▶
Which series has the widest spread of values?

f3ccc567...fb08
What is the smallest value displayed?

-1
◀
▶
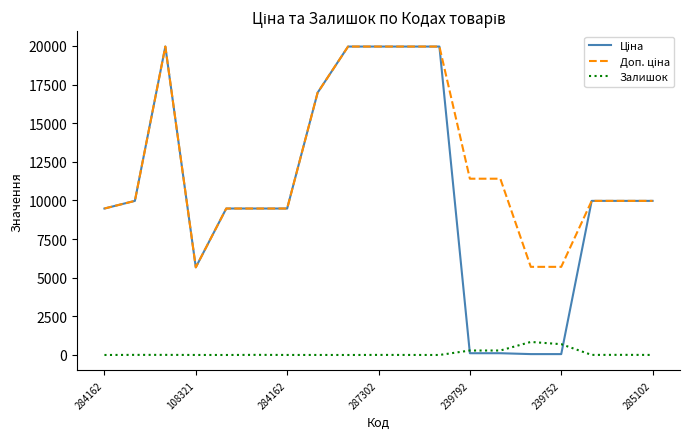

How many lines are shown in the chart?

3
◀
■ DIRECTIVE: Print the listing word for word, from the line with "Which series has the widest spread of values?" to the line with "What is the smallest value displayed?", including both of those lines.

■ RESULT OF THE EXERCISE:
Which series has the widest spread of values?

f3ccc567...fb08
What is the smallest value displayed?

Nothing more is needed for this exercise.